Main Ingredients (2 servings)

  • Plain Yogurt 80g
  • Pumpkin 50g (for dough)
  • Cake Flour 75g
  • Bread Flour 75g
  • Pumpkin 50g (for filling)
  • Mixed Cheese 100g
  • Butter (a little)

Seasonings

  • Baking Powder 1 tsp
  • Salt 1/4 tsp
  • Sugar 1 tsp
  • Olive Oil 2 tsp
  • Mayonnaise 2 tbsp

Steps

  1. Remove the skin, seeds, and pulp from the pumpkin and prepare 100g by weight.
  2. Place 100g of pumpkin in a heatproof container.
  3. Cover with plastic wrap and microwave at 600W for 2 minutes.
  4. Mash the cooked pumpkin with a fork, etc., and cover with plastic wrap to prevent it from drying out.
  5. In a bowl, combine 80g of plain yogurt and 1 tsp of baking powder and mix well.
  6. Add half of the mashed pumpkin (50g) and mix.
  7. In a separate bowl, combine 75g of cake flour, 75g of bread flour, 1/4 tsp of salt, and 1 tsp of sugar, and mix with chopsticks or similar.
  8. Once it becomes crumbly, add 2 tsp of olive oil, form the dough, and knead for about 5 minutes.
  9. When the dough is smooth, shape it into a ball, return it to the bowl, cover with plastic wrap, and let it rest for 15 minutes.
  10. Lightly flour a flat surface and divide the rested dough into 2 portions.
  11. Roll each dough portion into a circle of about 22cm and place one in a frying pan. (If the pan is prone to sticking, lightly grease with vegetable oil.)
  12. Mix the remaining pumpkin (50g) with 2 tbsp of mayonnaise to create a pumpkin paste, and spread it on the surface of the dough in the pan, leaving a 2cm border.
  13. Top the pumpkin paste with 100g of mixed cheese, then cover with the other rolled dough. [This is the key!] Gently press out any air inside and firmly seal the edges with your fingers.
  14. Heat the frying pan over medium heat and cook until the bottom is browned.

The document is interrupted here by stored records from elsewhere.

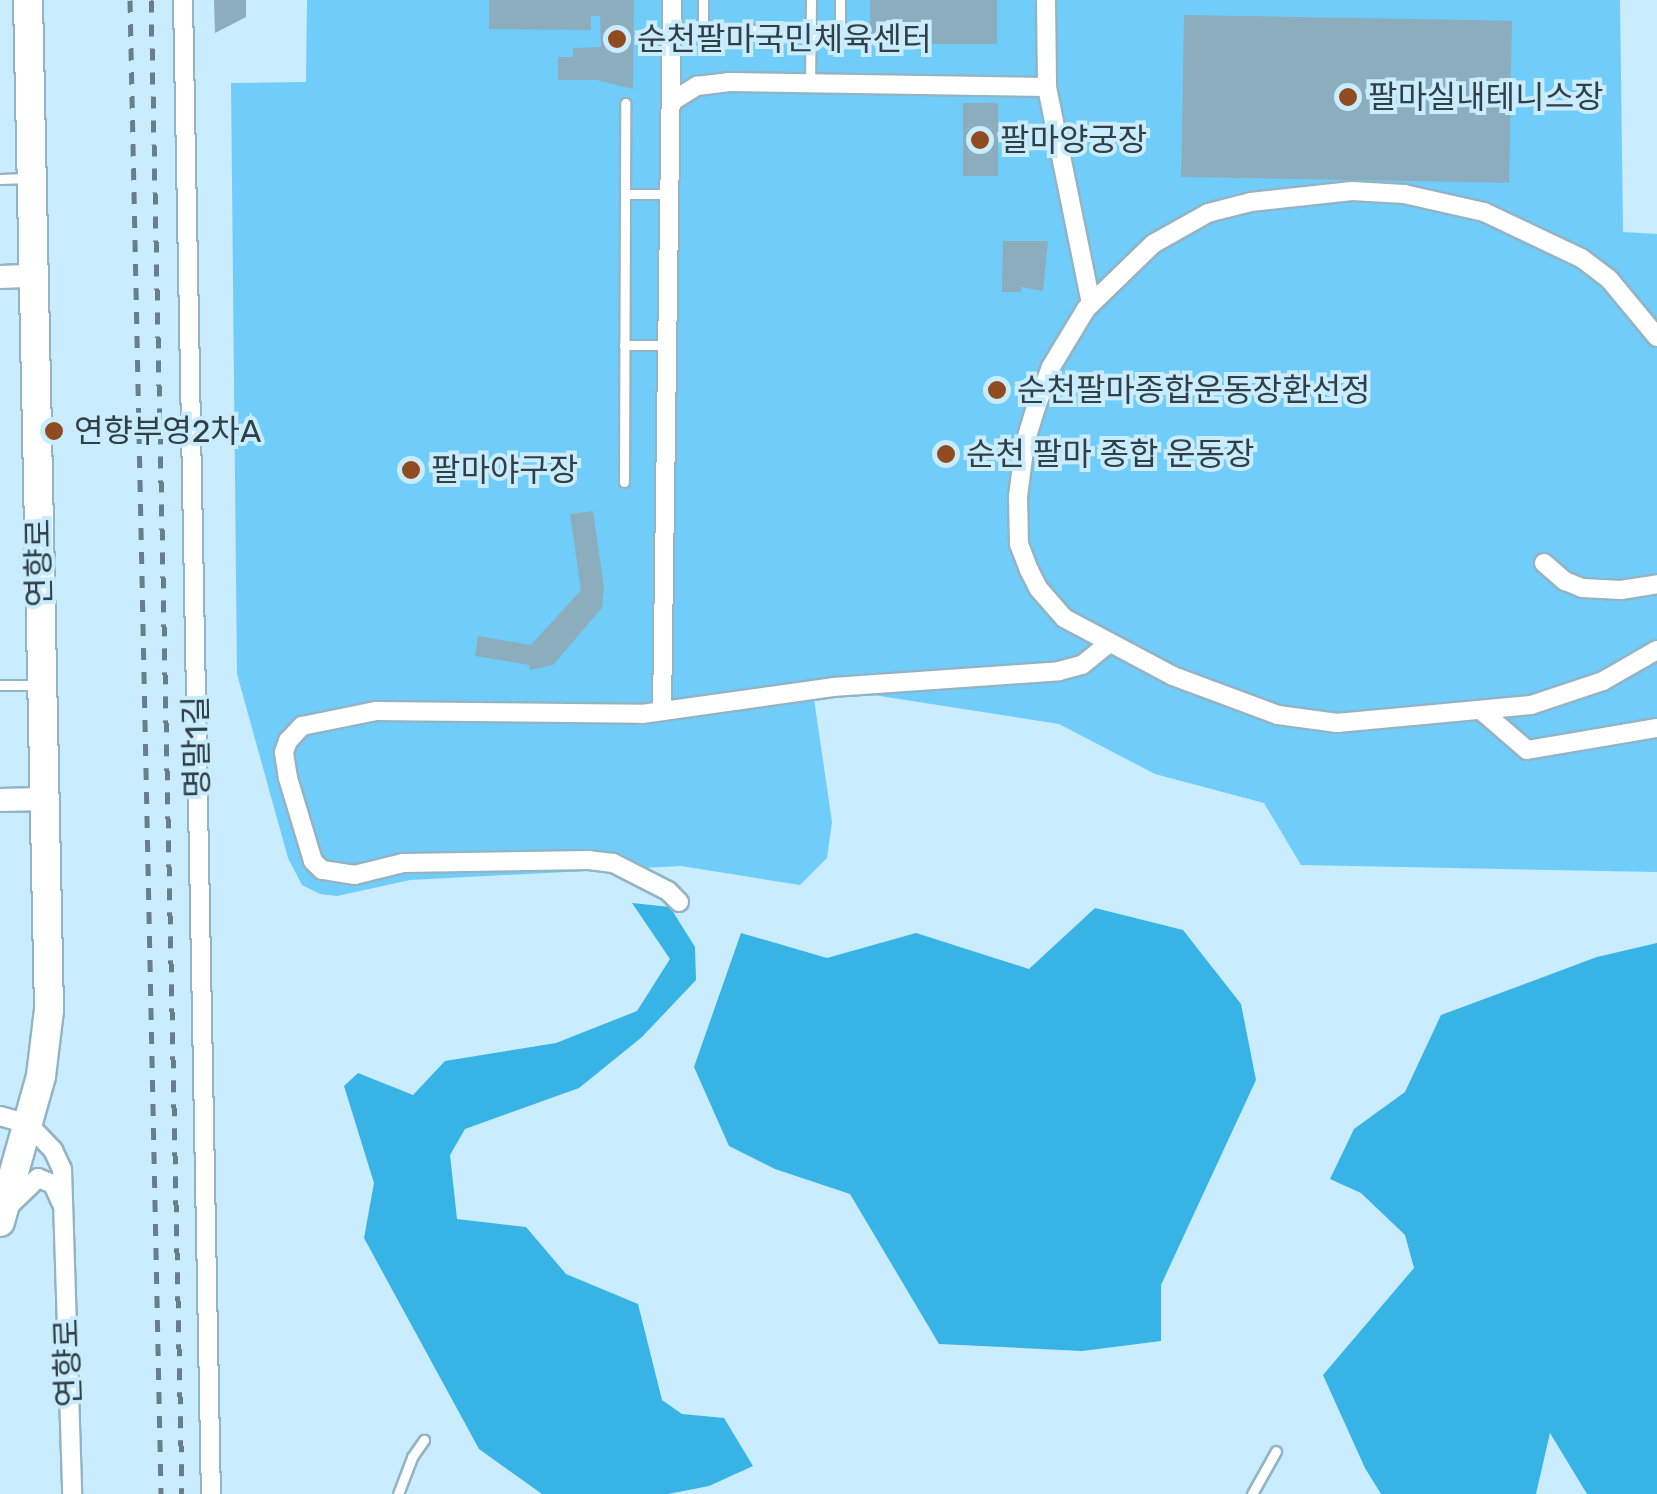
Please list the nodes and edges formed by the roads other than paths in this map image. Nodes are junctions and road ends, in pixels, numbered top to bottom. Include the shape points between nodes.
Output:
1 (28, 0) edge
2 (183, 0) edge
3 (672, 0) edge
4 (703, 0) edge
5 (811, 0) edge
6 (840, 0) edge
7 (1046, 0) edge
8 (810, 31) junction
9 (810, 84) junction
10 (1047, 87) junction
11 (672, 102) junction
12 (625, 103) dead end
13 (31, 178) junction
14 (0, 179) edge
15 (625, 194) junction
16 (668, 194) junction
17 (33, 276) junction
18 (0, 277) edge
19 (1091, 304) junction
20 (1657, 336) edge
21 (624, 345) junction
22 (666, 345) junction
23 (624, 482) dead end
24 (1544, 562) dead end
25 (1657, 584) edge
26 (1108, 644) junction
27 (1657, 650) edge
28 (41, 684) junction
29 (0, 686) edge
30 (662, 711) junction
31 (1482, 712) junction
32 (1657, 728) edge
33 (0, 800) edge
34 (42, 800) junction
35 (680, 902) dead end
36 (0, 1116) edge
37 (28, 1124) junction
38 (64, 1208) junction
39 (0, 1221) edge
40 (424, 1440) dead end
41 (1276, 1451) dead end
42 (72, 1494) edge
43 (212, 1494) edge
44 (398, 1494) edge
45 (1252, 1494) edge

1 - 13 main road, 연향로
2 - 43 street, 명말1길
3 - 11 street
4 - 8 lane via 703,29
5 - 8 lane
6 - 8 lane via 840,32
7 - 10 street
8 - 9 lane
9 - 10 street
9 - 11 street via 709,84
10 - 19 street
11 - 16 street
12 - 15 lane
13 - 14 lane
13 - 17 main road, 연향로
15 - 16 lane
15 - 21 lane
16 - 22 street
17 - 18 street
17 - 28 main road, 연향로
19 - 20 street via 1153,244 1208,213 1352,191 1449,201 1524,228 1609,279
19 - 26 street via 1051,367 1025,442 1020,544 1050,605
21 - 22 lane
21 - 23 lane
22 - 30 street
24 - 25 street via 1582,588
26 - 30 street via 1082,665 1059,671 833,687
26 - 31 street via 1238,702 1305,720
27 - 31 street via 1572,693
28 - 29 lane
28 - 34 main road, 연향로
30 - 35 street via 376,711 302,726 284,752 313,861 330,874 403,863 589,860 613,863
31 - 32 street via 1527,750
33 - 34 street
34 - 37 main road, 연향로 via 49,1010
36 - 37 street
37 - 38 street, 연향로 via 59,1159
37 - 39 main road, 연향로
38 - 39 street via 52,1184 38,1178
38 - 42 street, 연향로
40 - 44 lane
41 - 45 lane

After about 3 minutes, when the dough slides easily and the bottom is browned, transfer the dough to a grill rack lined with aluminum foil.
  15. Heat the grill over medium heat and cook until the surface is browned. [This is the key!] Be careful not to burn the surface as the dough will puff up and can easily scorch. If it starts to burn, reduce the heat to medium-low.
  16. Once the surface is browned, brush with butter or margarine, turn off the heat, and let it sit in the grill for about 3 minutes to finish cooking with residual heat.